### [ACTIVITY]
Recast the lines in the records below, from the line containing "Common Types of Supports for Pressure Vessel" through the line containing "Jul 07, 2026", inclusive, as a numbered list, leaving out any blank lines. Include only those lines.

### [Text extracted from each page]

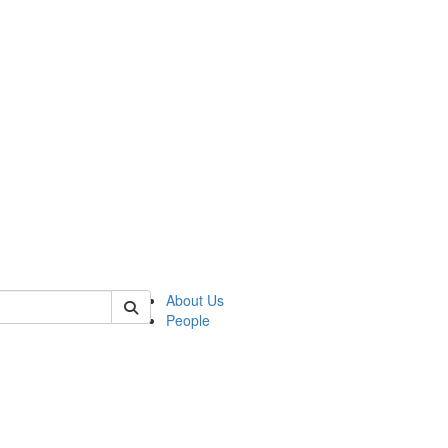
 of german
About Us
People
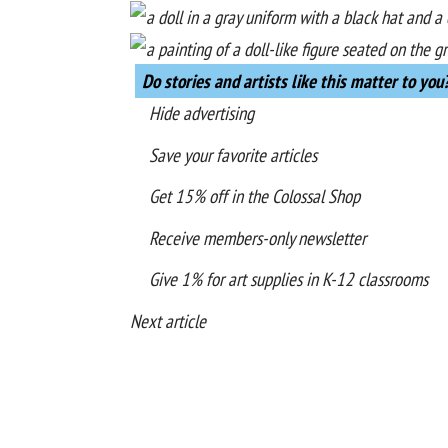
Do stories and artists like this matter to you
Hide advertising
Save your favorite articles
Get 15% off in the
Colossal Shop
Receive members-only newsletter
Give 1% for art supplies in K-12 classrooms
Next article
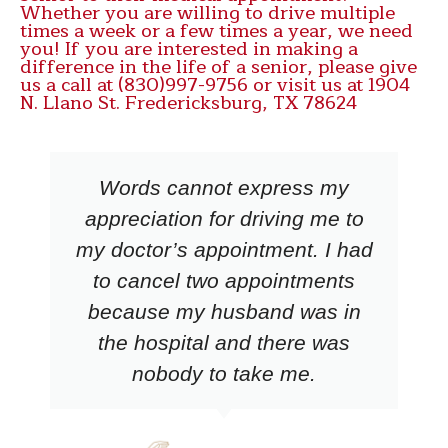
Whether you are willing to drive multiple
times a week or a few times a year, we need
you! If you are interested in making a
difference in the life of a senior, please give
us a call at (830)997-9756 or visit us at 1904
N. Llano St. Fredericksburg, TX 78624
Words cannot express my
appreciation for driving me to
my doctor’s appointment. I had
to cancel two appointments
because my husband was in
the hospital and there was
nobody to take me.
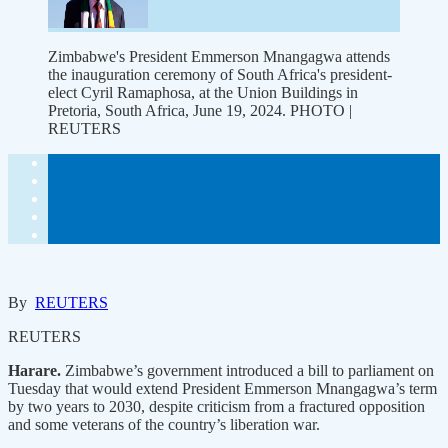
Zimbabwe's President Emmerson Mnangagwa attends
the inauguration ceremony of South Africa's president-
elect Cyril Ramaphosa, at the Union Buildings in
Pretoria, South Africa, June 19, 2024. PHOTO |
REUTERS
By
REUTERS
REUTERS
Harare.
Zimbabwe’s government introduced a bill to parliament on
Tuesday that would extend President Emmerson Mnangagwa’s term
by two years to 2030, despite criticism from a fractured opposition
and some veterans of the country’s liberation war.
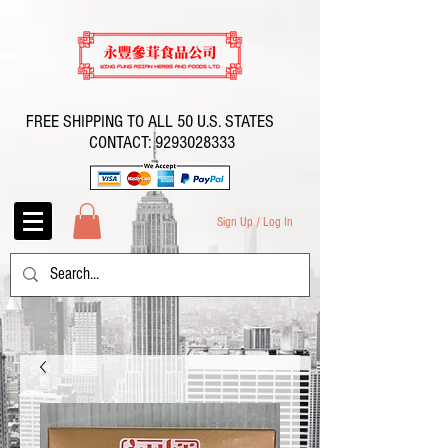
FREE SHIPPING TO ALL 50 U.S. STATES
CONTACT:
9293028333
Sign Up / Log In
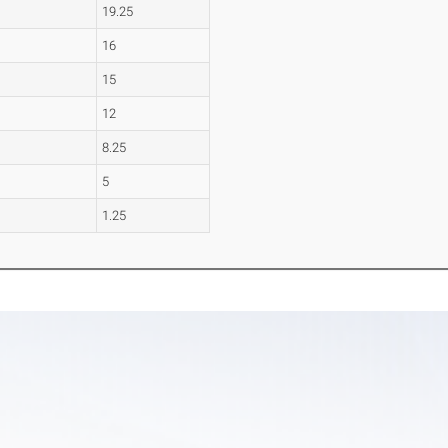
19.25
16
15
12
8.25
5
1.25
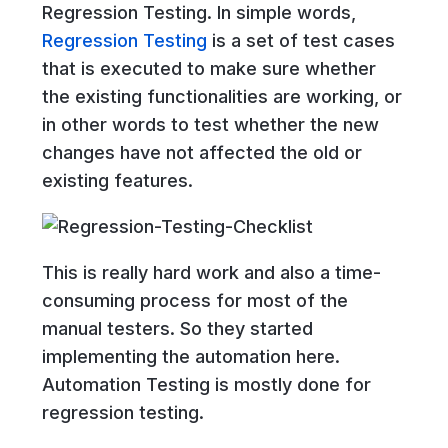
Regression Testing. In simple words,
Regression Testing
is a set of test cases
that is executed to make sure whether
the existing functionalities are working, or
in other words to test whether the new
changes have not affected the old or
existing features.
This is really hard work and also a time-
consuming process for most of the
manual testers. So they started
implementing the automation here.
Automation Testing is mostly done for
regression testing.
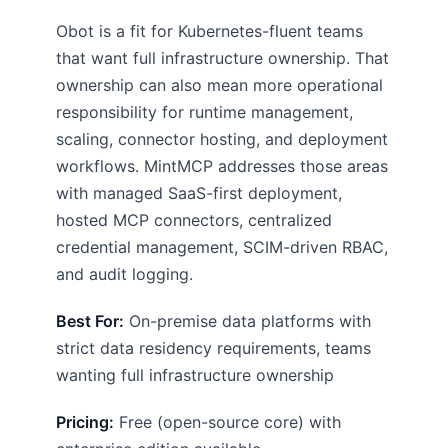
Obot is a fit for Kubernetes-fluent teams
that want full infrastructure ownership. That
ownership can also mean more operational
responsibility for runtime management,
scaling, connector hosting, and deployment
workflows. MintMCP addresses those areas
with managed SaaS-first deployment,
hosted MCP connectors, centralized
credential management, SCIM-driven RBAC,
and audit logging.
Best For:
On-premise data platforms with
strict data residency requirements, teams
wanting full infrastructure ownership
Pricing:
Free (open-source core) with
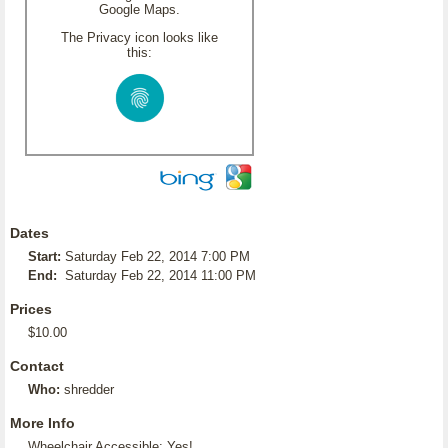
Google Maps.
The Privacy icon looks like
this:
Dates
Start:
Saturday Feb 22, 2014 7:00 PM
End:
Saturday Feb 22, 2014 11:00 PM
Prices
$10.00
Contact
Who:
shredder
More Info
Wheelchair Accessible: Yes!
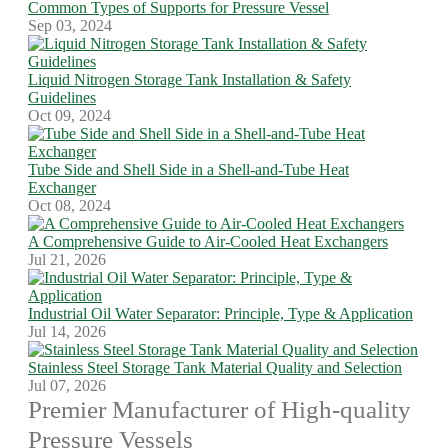
Common Types of Supports for Pressure Vessel
Sep 03, 2024
Liquid Nitrogen Storage Tank Installation & Safety
Guidelines
Oct 09, 2024
Tube Side and Shell Side in a Shell-and-Tube Heat
Exchanger
Oct 08, 2024
A Comprehensive Guide to Air-Cooled Heat Exchangers
Jul 21, 2026
Industrial Oil Water Separator: Principle, Type & Application
Jul 14, 2026
Stainless Steel Storage Tank Material Quality and Selection
Jul 07, 2026
Premier Manufacturer of High-quality
Pressure Vessels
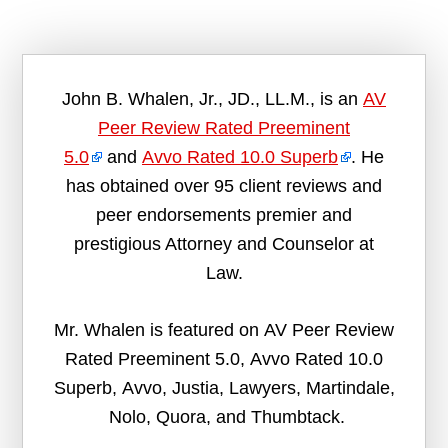
John B. Whalen, Jr., JD., LL.M., is an
AV
Peer Review Rated Preeminent
5.0
and
Avvo Rated 10.0 Superb
. He
has obtained over 95 client reviews and
peer endorsements premier and
prestigious Attorney and Counselor at
Law.
Mr. Whalen is featured on AV Peer Review
Rated Preeminent 5.0, Avvo Rated 10.0
Superb, Avvo, Justia, Lawyers, Martindale,
Nolo, Quora, and Thumbtack.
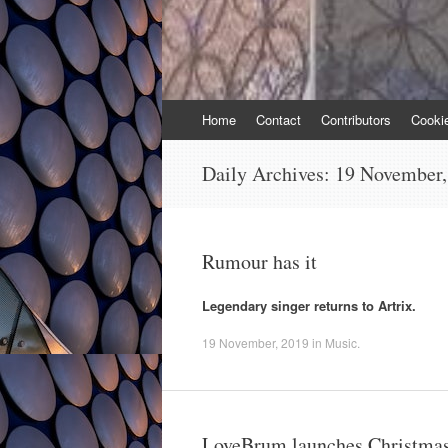
Skip
Home
Contact
Contributors
Cooki
to
content
Daily Archives:
19 November,
Rumour has it
Legendary singer returns to Artrix.
19 November, 2019
in
Music
.
LoveBrum launches Christmas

### [ANSWER]
1. Common Types of Supports for Pressure Vessel
2. Sep 03, 2024
3. Liquid Nitrogen Storage Tank Installation & Safety
4. Guidelines
5. Oct 09, 2024
6. Tube Side and Shell Side in a Shell-and-Tube Heat
7. Exchanger
8. Oct 08, 2024
9. A Comprehensive Guide to Air-Cooled Heat Exchangers
10. Jul 21, 2026
11. Industrial Oil Water Separator: Principle, Type & Application
12. Jul 14, 2026
13. Stainless Steel Storage Tank Material Quality and Selection
14. Jul 07, 2026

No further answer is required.